Harrill on set, directing.

Paul Harrill is an associate professor and holds the Dee and Jim Haslam Professorship in the School of Art. He is the associate director of the Cinema Studies program.

A UT alumnus who earned his bachelor’s degree through the College Scholars program, Harrill received his MFA in film and media arts at Temple University then served on the faculty at Virginia Tech. He’s been at UT since 2013.

Harrill teaches classes in cinema production with an emphasis on narrative and documentary storytelling.

Behind the camera

Harrill’s films have been shown on PBS and at prestigious venues like the Sundance Film Festival and the Museum of Modern Art.

His debut feature film, Something, Anything, which was screened at film festivals around the world in 2014, was named a New York Times critics’ pick. Critics described the film as a work of simple, unforgettable beauty.

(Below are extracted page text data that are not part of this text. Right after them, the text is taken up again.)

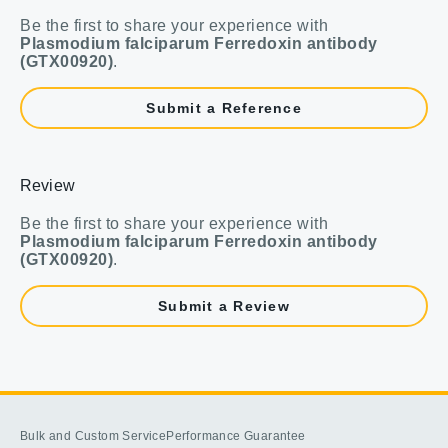
Be the first to share your experience with
Plasmodium falciparum Ferredoxin antibody
(GTX00920)
.
Submit a Reference
Review
Be the first to share your experience with
Plasmodium falciparum Ferredoxin antibody
(GTX00920)
.
Submit a Review
Bulk and Custom Service
Performance Guarantee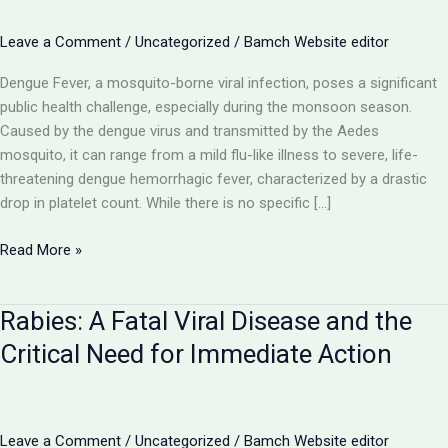
Leave a Comment
/
Uncategorized
/
Bamch Website editor
Dengue Fever, a mosquito-borne viral infection, poses a significant
public health challenge, especially during the monsoon season.
Caused by the dengue virus and transmitted by the Aedes
mosquito, it can range from a mild flu-like illness to severe, life-
threatening dengue hemorrhagic fever, characterized by a drastic
drop in platelet count. While there is no specific […]
Dengue
Read More »
Fever:
Navigating
Rabies: A Fatal Viral Disease and the
the
Mosquito-
Critical Need for Immediate Action
Borne
Viral
Threat
with
Leave a Comment
/
Uncategorized
/
Bamch Website editor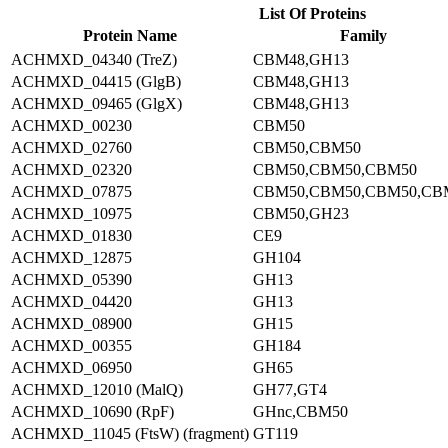
List Of Proteins
Protein Name
Family
ACHMXD_04340 (TreZ)
CBM48,GH13
ACHMXD_04415 (GlgB)
CBM48,GH13
ACHMXD_09465 (GlgX)
CBM48,GH13
ACHMXD_00230
CBM50
ACHMXD_02760
CBM50,CBM50
ACHMXD_02320
CBM50,CBM50,CBM50
ACHMXD_07875
CBM50,CBM50,CBM50,CB
ACHMXD_10975
CBM50,GH23
ACHMXD_01830
CE9
ACHMXD_12875
GH104
ACHMXD_05390
GH13
ACHMXD_04420
GH13
ACHMXD_08900
GH15
ACHMXD_00355
GH184
ACHMXD_06950
GH65
ACHMXD_12010 (MalQ)
GH77,GT4
ACHMXD_10690 (RpF)
GHnc,CBM50
ACHMXD_11045 (FtsW) (fragment)
GT119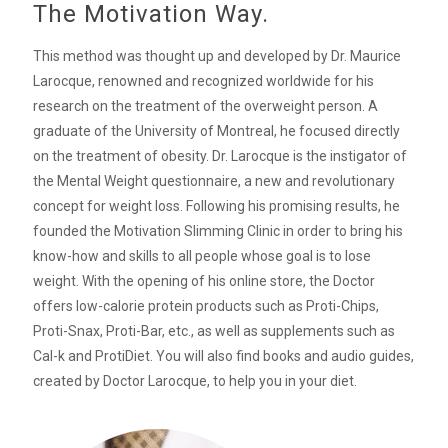
The Motivation Way.
This method was thought up and developed by Dr. Maurice
Larocque, renowned and recognized worldwide for his
research on the treatment of the overweight person. A
graduate of the University of Montreal, he focused directly
on the treatment of obesity. Dr. Larocque is the instigator of
the Mental Weight questionnaire, a new and revolutionary
concept for weight loss. Following his promising results, he
founded the Motivation Slimming Clinic in order to bring his
know-how and skills to all people whose goal is to lose
weight. With the opening of his online store, the Doctor
offers low-calorie protein products such as Proti-Chips,
Proti-Snax, Proti-Bar, etc., as well as supplements such as
Cal-k and ProtiDiet. You will also find books and audio guides,
created by Doctor Larocque, to help you in your diet.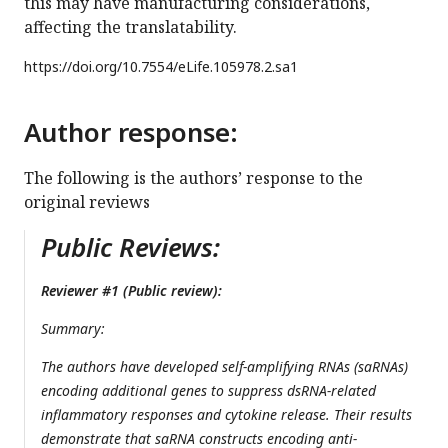
this may have manufacturing considerations,
affecting the translatability.
https://doi.org/
10.7554/eLife.105978.2.sa1
Author response:
The following is the authors’ response to the
original reviews
Public Reviews:
Reviewer #1 (Public review):
Summary:
The authors have developed self-amplifying RNAs (saRNAs)
encoding additional genes to suppress dsRNA-related
inflammatory responses and cytokine release. Their results
demonstrate that saRNA constructs encoding anti-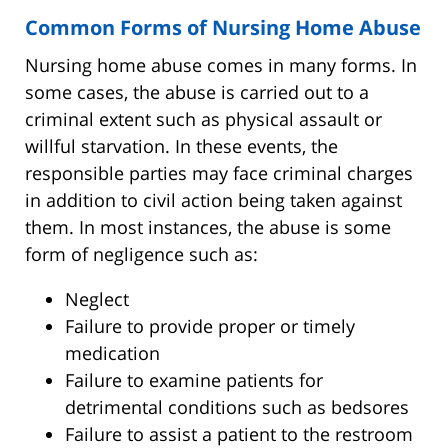
Common Forms of Nursing Home Abuse
Nursing home abuse comes in many forms. In
some cases, the abuse is carried out to a
criminal extent such as physical assault or
willful starvation. In these events, the
responsible parties may face criminal charges
in addition to civil action being taken against
them. In most instances, the abuse is some
form of negligence such as:
Neglect
Failure to provide proper or timely
medication
Failure to examine patients for
detrimental conditions such as bedsores
Failure to assist a patient to the restroom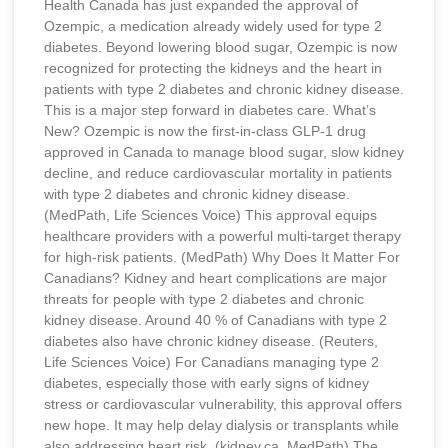
Health Canada has just expanded the approval of
Ozempic, a medication already widely used for type 2
diabetes. Beyond lowering blood sugar, Ozempic is now
recognized for protecting the kidneys and the heart in
patients with type 2 diabetes and chronic kidney disease.
This is a major step forward in diabetes care. What’s
New? Ozempic is now the first-in-class GLP-1 drug
approved in Canada to manage blood sugar, slow kidney
decline, and reduce cardiovascular mortality in patients
with type 2 diabetes and chronic kidney disease.
(MedPath, Life Sciences Voice) This approval equips
healthcare providers with a powerful multi-target therapy
for high-risk patients. (MedPath) Why Does It Matter For
Canadians? Kidney and heart complications are major
threats for people with type 2 diabetes and chronic
kidney disease. Around 40 % of Canadians with type 2
diabetes also have chronic kidney disease. (Reuters,
Life Sciences Voice) For Canadians managing type 2
diabetes, especially those with early signs of kidney
stress or cardiovascular vulnerability, this approval offers
new hope. It may help delay dialysis or transplants while
also addressing heart risk. (kidney.ca, MedPath) The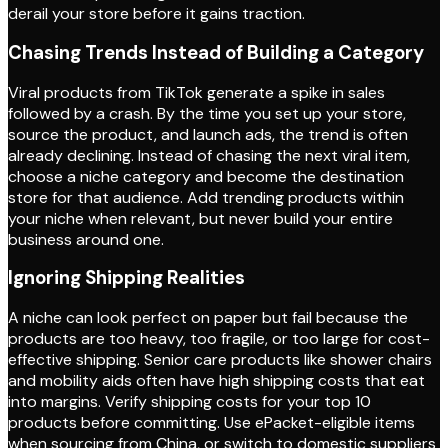
derail your store before it gains traction.
Chasing Trends Instead of Building a Category
Viral products from TikTok generate a spike in sales
followed by a crash. By the time you set up your store,
source the product, and launch ads, the trend is often
already declining. Instead of chasing the next viral item,
choose a niche category and become the destination
store for that audience. Add trending products within
your niche when relevant, but never build your entire
business around one.
Ignoring Shipping Realities
A niche can look perfect on paper but fail because the
products are too heavy, too fragile, or too large for cost-
effective shipping. Senior care products like shower chairs
and mobility aids often have high shipping costs that eat
into margins. Verify shipping costs for your top 10
products before committing. Use ePacket-eligible items
when sourcing from China, or switch to domestic suppliers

In 2001, Harrill’s short film Gina, An Actress, Age 29 won the Grand Jury Prize in short filmmaking at the Sundance Film Festival. His film Quick Feet, Soft Hands was a co-production with the Independent Television Service.

Harrill, second from left, as a UT student in Krakow, Poland, on a study abroad trip in 1994.

Why cinema production

“I like telling stories, and I like the work of making movies—it’s creative, it’s both introspective and collaborative, and I get to learn new things. I like teaching for a lot of the same reasons.”

Other endeavors

Back in 2004, Harrill and fellow UT employee Darren Hughes co-founded the Public Cinema to share contemporary international and American films—works that might otherwise be unseen or overlooked—for Knoxville audiences.

Advice to his college-age self

To be patient.

Outside interests

“Music, both listening to it and playing it. It is my big passion. I also love traveling and spending time outdoors—hiking, kayaking, and so on.”

Favorite movies

The Best Years of Our Lives, Ruggles of Red Gap, The Gleaners and I, Window Water Baby Moving, and A Woman Under the Influence. “They’re all very different films, but one thing they have in common is that they find beauty in the everyday.”

Favorite book

Christopher Alexander’s A Pattern Language. Harrill said the 1977 book on architecture, urban design, and community livability “helped me see the world around me in new ways.”

Dream dinner companions

Jazz musician John Coltrane, painter Jan Vermeer, and filmmaker Agnes Varda. Harrill adds, “They’re three of my favorite artists.

“Or just three friends of mine in different parts of the world that I’ve never been able to get in the same room.”

Still on his bucket list

“A lot,” Harrill said. For instance, he wants to travel to the Pacific Northwest and internationally to Japan and Scandinavia, and back to Wales and Scotland. “I’m not sure I could explain what attracts me to those places—just a something in my gut about landscape and a curiosity about the culture.”

Most people don’t know 

“After college, I was offered a job with the government to go undercover to investigate financial aid fraud.” Harrill said. “I turned the job down to go to film school.”

To unwind from the day

“I mostly listen to rock, soul, and jazz.”

If he didn’t do this

“Anything where I get to continue learning.”